Нередко они любовались розовым рассветом, проникавшим к ним сквозь деревья парка. Выплывала громада Вестминстерского собора, меркла уходящая вдаль цепочка фонарей вдоль ограды парка, свет их призрачно бледнел, рассветную мглу улицы оглашали цоканье лошадиных копыт, шум транспорта; мостовая внизу, всю ночь отливавшая металлическим блеском, устремлявшаяся в темноту при свете фонарей, теперь лежала туманная, в рассветной дымке.

Потом, когда рассвет вспыхивал ярче, они распахивали балконную дверь и оказывались на головокружительной высоте балкона — два ангела, в блаженстве своем взирающие на мир внизу, еще не стряхнувший с себя сонную дрему, мир, которому суждено проснуться к своей прилежной сутолоке, вялому и призрачному мельтешенью небытия.

Но их пробирал холод, и прежде чем снова лечь, они шли в ванную, оставляя дверь ее открытой, и пар заползал в комнату, туманя зеркало. Первой ложилась всегда она. Лежа, она глядела, как он моется, следила за его ловкими безотчетными движениями, наблюдала, как поблескивают на электрическом свету его мокрые плечи. Он поднимался из ванны с волосами, налипшими на лоб, тер залитые водой глаза. Он был стройным и казался ей безупречным — воплощением юной гибкости, без единого грана лишнего веса. Темная поросль волос на его теле была мягкой и нежной, приятной на ощупь. Стоя в ванной, разгоряченный после купанья, он был прекрасен.
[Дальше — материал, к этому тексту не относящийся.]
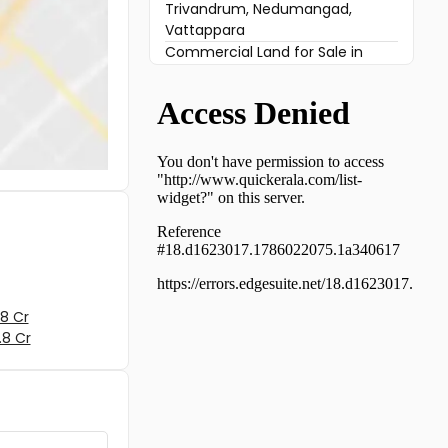
Trivandrum, Nedumangad,
Vattappara
Commercial Land for Sale in
Trivandrum, Venjaramoodu,
Venjaramoodu
Commercial Land for Sale in
Trivandrum, Venjaramoodu,
Venjaramoodu
Commercial Land for Sale in
Trivandrum, Venjaramoodu,
Venjaramoodu
Commercial Land for Sale in
Trivandrum, Venjaramoodu,
Venjaramoodu
Commercial Land for Sale in
8 Cr
Trivandrum, Vembayam,
.8 Cr
Vembayam
Commercial Land for Sale in
Trivandrum, Venjaramoodu,
Nellanad
Commercial Land for Sale in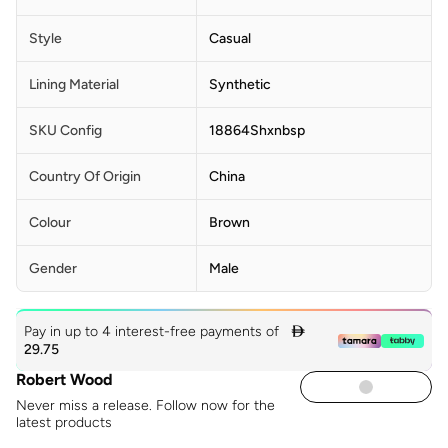
Style
Casual
Lining Material
Synthetic
SKU Config
18864Shxnbsp
Country Of Origin
China
Colour
Brown
Gender
Male
Pay in up to 4 interest-free payments of

29.75
Robert Wood
Never miss a release. Follow now for the
latest products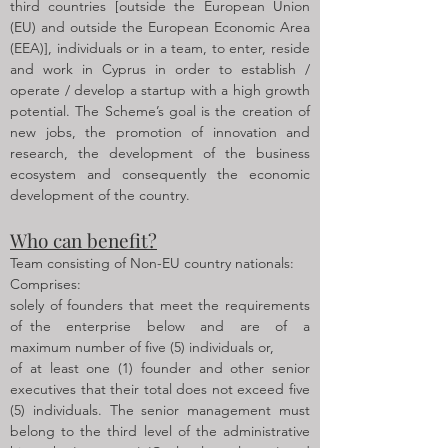
third countries [outside the European Union
(EU) and outside the European Economic Area
(EEA)], individuals or in a team, to enter, reside
and work in Cyprus in order to establish /
operate / develop a startup with a high growth
potential. The Scheme’s goal is the creation of
new jobs, the promotion of innovation and
research, the development of the business
ecosystem and consequently the economic
development of the country.
Who can benefit?
Team consisting of Non-EU country nationals:
Comprises:
solely of founders that meet the requirements
of the enterprise below and are of a
maximum number of five (5) individuals or,
of at least one (1) founder and other senior
executives that their total does not exceed five
(5) individuals. The senior management must
belong to the third level of the administrative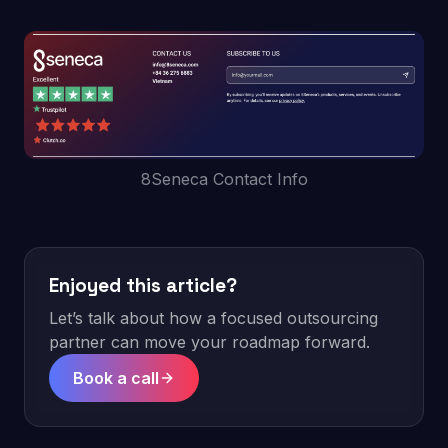
8Seneca Contact Info
Enjoyed this article?
Let’s talk about how a focused outsourcing
partner can move your roadmap forward.
Book a call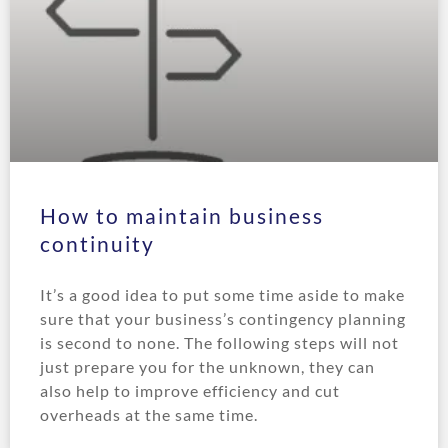
How to maintain business
continuity
It’s a good idea to put some time aside to make
sure that your business’s contingency planning
is second to none. The following steps will not
just prepare you for the unknown, they can
also help to improve efficiency and cut
overheads at the same time.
А он видел ее лицо, темное, теплое, пышущее жаром волнения, глядевшее на него с подушки, — видел не видя, потому что лицо это было с ним постоянно, неотделимое от него, как собственные глаза. Отдельно ее существования он не воспринимал. Для него она была подобна его глазам, сердцу, бившемуся в его груди.
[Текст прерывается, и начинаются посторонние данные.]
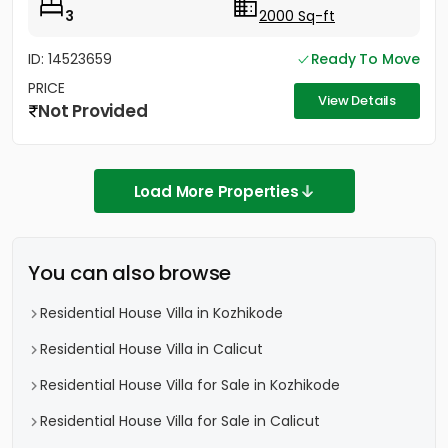
3
2000 Sq-ft
ID: 14523659
Ready To Move
PRICE
View Details
Not Provided
Load More Properties
You can also browse
Residential House Villa in Kozhikode
Residential House Villa in Calicut
Residential House Villa for Sale in Kozhikode
Residential House Villa for Sale in Calicut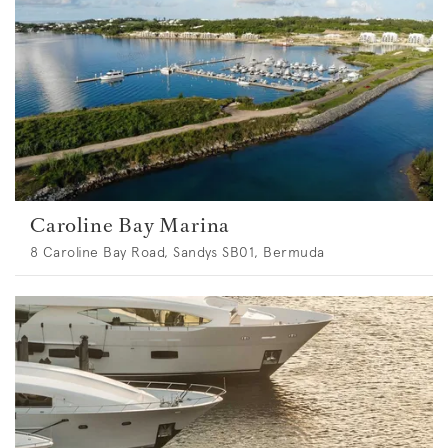
Caroline Bay Marina
8 Caroline Bay Road, Sandys SB01, Bermuda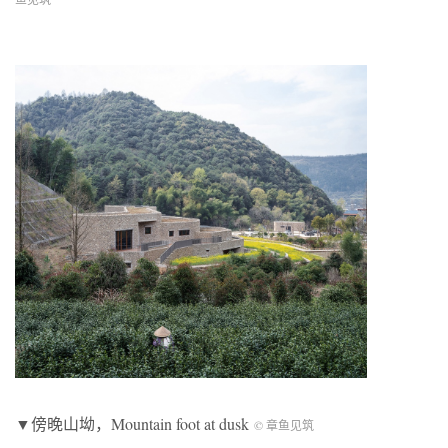
▼傍晚山坳，Mountain foot at dusk
© 章鱼见筑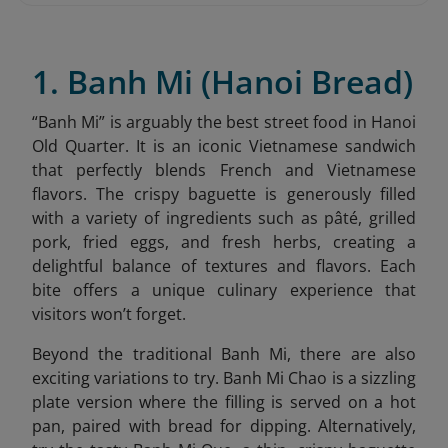
1. Banh Mi (Hanoi Bread)
“
Banh Mi” is arguably the best street food in Hanoi
Old Quarter. It is an iconic Vietnamese sandwich
that perfectly blends French and Vietnamese
flavors. The crispy baguette is generously filled
with a variety of ingredients such as pâté, grilled
pork, fried eggs, and fresh herbs, creating a
delightful balance of textures and flavors. Each
bite offers a unique culinary experience that
visitors won’t forget.
Beyond the traditional Banh Mi, there are also
exciting variations to try. Banh Mi Chao is a sizzling
plate version where the filling is served on a hot
pan, paired with bread for dipping. Alternatively,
И он шел к ней, чтобы достать свою пижаму. Приближаться к ней всякий раз было восхитительным приключением. Она обнимала его, утыкалась носом в его теплое мягкое тело.

— Духи, — говорила она.

— Мыло, — поправлял ее он.

— Мыло, — повторяла она, поднимая на него блестящие глаза. И оба смеялись, смеялись без конца.

Вскоре они погружались в крепкий сон и спали до полудня, тесно прижавшись друг к другу в единстве сна. А потом они просыпались к изменчивой реальности своего бытия. Потому что лишь они одни обитали в мире реальности. Все прочие жили в нижних сферах.
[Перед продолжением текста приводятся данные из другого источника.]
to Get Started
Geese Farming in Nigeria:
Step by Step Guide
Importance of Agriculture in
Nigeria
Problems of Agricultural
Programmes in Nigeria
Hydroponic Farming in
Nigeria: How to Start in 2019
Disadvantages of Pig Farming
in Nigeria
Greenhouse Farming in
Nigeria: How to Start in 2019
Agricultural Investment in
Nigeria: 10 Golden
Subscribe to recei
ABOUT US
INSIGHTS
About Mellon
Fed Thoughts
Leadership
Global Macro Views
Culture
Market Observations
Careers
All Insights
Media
Они делали все, что хотели. Они кое с кем повидались — повидались с Дороти, у которой, как считалось, гостила Урсула, повидались с некоторыми из приятелей Скребенского, молодыми оксфордцами, с совершенной непринужденностью называвшими ее «госпожа Скребенская». Они выражали ей такое искреннее почтение, что она и впрямь уверовала, что воплощает в себе целый мир — как старый, так и новый. Она забыла, что находится за оградой этого внешнего старого мира. Она стала думать, что влияет на этот мир, умеет магически преображать его, привнося в него что-то от своего, реального мира.

И в этой изменчивой реальности проходили их недели. И все это время оба они продолжали быть неизведанным миром друг для друга. Каждое движение одного для другого было полно истинного смысла, являясь открытием и приключением. Забавляться чем-то внешним им не требовалось. В театр они ходили лишь изредка и часто оставались в своей гостиной, вознесенной высоко над Пикадилли, с окнами на две стороны и балконом, откуда они глядели на Грин-Парк и мельканье маленьких экипажей и автомобилей внизу.